*** Block opens ***
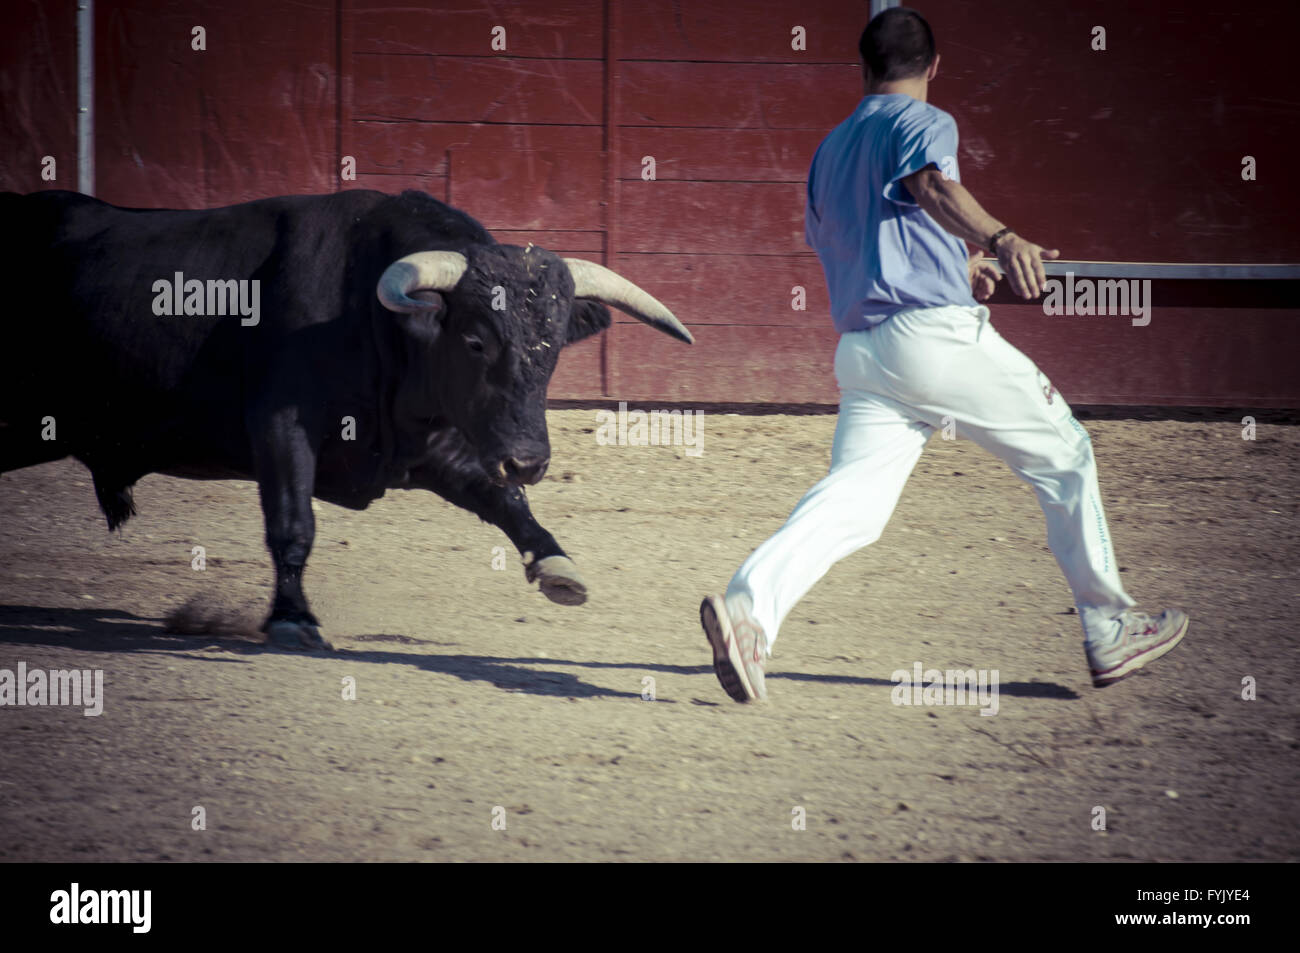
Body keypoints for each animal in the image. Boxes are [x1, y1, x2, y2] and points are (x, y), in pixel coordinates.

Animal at [0, 187, 696, 647]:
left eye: (550, 348)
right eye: (475, 341)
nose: (528, 460)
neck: (367, 316)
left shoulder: (429, 449)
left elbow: (504, 502)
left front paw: (555, 564)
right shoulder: (282, 427)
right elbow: (291, 523)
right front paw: (292, 618)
*** Block closes ***
• _TASK GOAL_:
For the listing above, state how many lines contain the word "right", with no other words.

• _ANSWER SECTION_:
4